Rethinking the Approach to Care Transitions

Many people fear being a patient in a hospital. In reality, what happens when the patient leaves is often more confusing, disjointed, and even dangerous.

Discharge planning and patient transitions are of the more complex and challenging moments in the healthcare system. And, as care migrates from hospitals to other facilities, the need for coordinated transitions is even greater.

Studies show that nearly 20% of Medicare patients discharged from a hospital will be readmitted within 30 days as a result of an adverse event, and one in five Medicare patients will experience an adverse event within three weeks of discharge from a hospital.

While these care transitions can be the cause of negative health outcomes, they are not the responsibility of a single provider or facility. Transitions are a challenge to be tackled by our entire healthcare system. In order to improve transitions and outcomes, and reduce costs, providers can do the following to ensure patient safety and satisfaction:

Educate the Patient

Currently, many patients leave the hospital unsure of the details of their diagnosis, and confused about when and how to take their medications. In some cases, their caretaker is equally unaware.

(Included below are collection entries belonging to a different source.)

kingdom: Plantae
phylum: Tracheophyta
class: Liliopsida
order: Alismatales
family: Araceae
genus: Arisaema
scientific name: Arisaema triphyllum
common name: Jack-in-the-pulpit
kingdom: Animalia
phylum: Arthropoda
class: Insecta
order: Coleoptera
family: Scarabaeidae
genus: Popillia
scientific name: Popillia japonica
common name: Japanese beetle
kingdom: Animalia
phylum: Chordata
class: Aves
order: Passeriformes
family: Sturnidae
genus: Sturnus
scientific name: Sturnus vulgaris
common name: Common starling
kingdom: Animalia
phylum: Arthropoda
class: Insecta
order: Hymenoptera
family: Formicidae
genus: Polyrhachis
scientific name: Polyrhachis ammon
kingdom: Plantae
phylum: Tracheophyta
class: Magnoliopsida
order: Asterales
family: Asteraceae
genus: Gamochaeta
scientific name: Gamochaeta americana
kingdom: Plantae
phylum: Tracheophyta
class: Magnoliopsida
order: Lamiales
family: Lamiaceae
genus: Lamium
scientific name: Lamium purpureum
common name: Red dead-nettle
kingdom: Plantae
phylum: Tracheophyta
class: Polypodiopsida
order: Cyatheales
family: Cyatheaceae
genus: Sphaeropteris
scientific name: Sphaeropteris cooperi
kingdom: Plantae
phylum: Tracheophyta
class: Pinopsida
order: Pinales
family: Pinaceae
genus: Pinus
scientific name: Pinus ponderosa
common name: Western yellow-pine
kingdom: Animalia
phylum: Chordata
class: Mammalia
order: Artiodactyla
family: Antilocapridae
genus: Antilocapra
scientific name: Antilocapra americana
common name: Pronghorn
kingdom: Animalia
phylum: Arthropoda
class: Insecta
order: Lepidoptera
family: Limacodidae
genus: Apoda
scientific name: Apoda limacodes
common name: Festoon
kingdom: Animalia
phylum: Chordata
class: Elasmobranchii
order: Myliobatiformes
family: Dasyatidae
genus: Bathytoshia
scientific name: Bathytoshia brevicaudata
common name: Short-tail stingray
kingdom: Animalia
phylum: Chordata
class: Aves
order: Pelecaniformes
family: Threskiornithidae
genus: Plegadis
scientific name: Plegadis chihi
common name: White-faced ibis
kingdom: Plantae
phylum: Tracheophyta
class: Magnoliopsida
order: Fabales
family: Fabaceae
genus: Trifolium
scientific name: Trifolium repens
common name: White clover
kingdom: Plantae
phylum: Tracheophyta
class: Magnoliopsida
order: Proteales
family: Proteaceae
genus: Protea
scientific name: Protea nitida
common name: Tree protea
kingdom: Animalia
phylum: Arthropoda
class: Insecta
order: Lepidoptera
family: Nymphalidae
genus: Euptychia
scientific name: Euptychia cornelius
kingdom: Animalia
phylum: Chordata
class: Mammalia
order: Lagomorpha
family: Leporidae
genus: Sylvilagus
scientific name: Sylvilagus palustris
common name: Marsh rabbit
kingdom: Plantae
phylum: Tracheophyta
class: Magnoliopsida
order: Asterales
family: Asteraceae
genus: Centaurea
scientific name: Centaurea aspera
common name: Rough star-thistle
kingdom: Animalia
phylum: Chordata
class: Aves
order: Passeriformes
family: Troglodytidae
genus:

When creating a care plan, providers should involve a patient and their caretakers and explain the approach. Many clinicians use the teach-back method, similar to how restaurant waiters repeat orders back to the customer to ensure accuracy. By engaging patients and educating them, patients will be more likely to remember the care plan, trust it, and comply. 

Prioritize Seamless Hand-Offs

The average Medicare patient sees seven providers annually.  Those with chronic or more severe conditions can see up to 25. Rarely do these providers effectively and efficiently communicate with each other. One study estimated that 80% of serious medical errors involve miscommunication during the hand-off between providers. A more robust hand-off communication procedure can facilitate better, clearer, and more effective dialogue among providers, transforming it from a simple “hand-off” of responsibility to a touchpoint along the continuum of care.

Get all Providers on the Same Page

One of the challenges of care coordination and transitions is the simple question of who’s in charge. With the rise of ACOs and clinically integrated networks, patient responsibility is often shared across a team of providers, thus creating an “all-hands-on-deck” approach. These fully integrated care teams have the ability to develop catered interventions, as opposed to piecemealed notes and instructions, to transcend care settings to ensure a safe and successful transition.

Next Steps 

While providers are well positioned to positively influence care coordination and transitions, they also require innovative and practical tools to support their efforts. Real time patient admission and discharge notifications, as well as contextual patient care information, link providers across settings where patients receive care. This allows providers to share and learn about their patients, and keeps others in the loop about patient status.

Rethinking how providers approach the transition process, and incorporating technology into their workflows, is an important first step to ensuring optimal patient outcomes.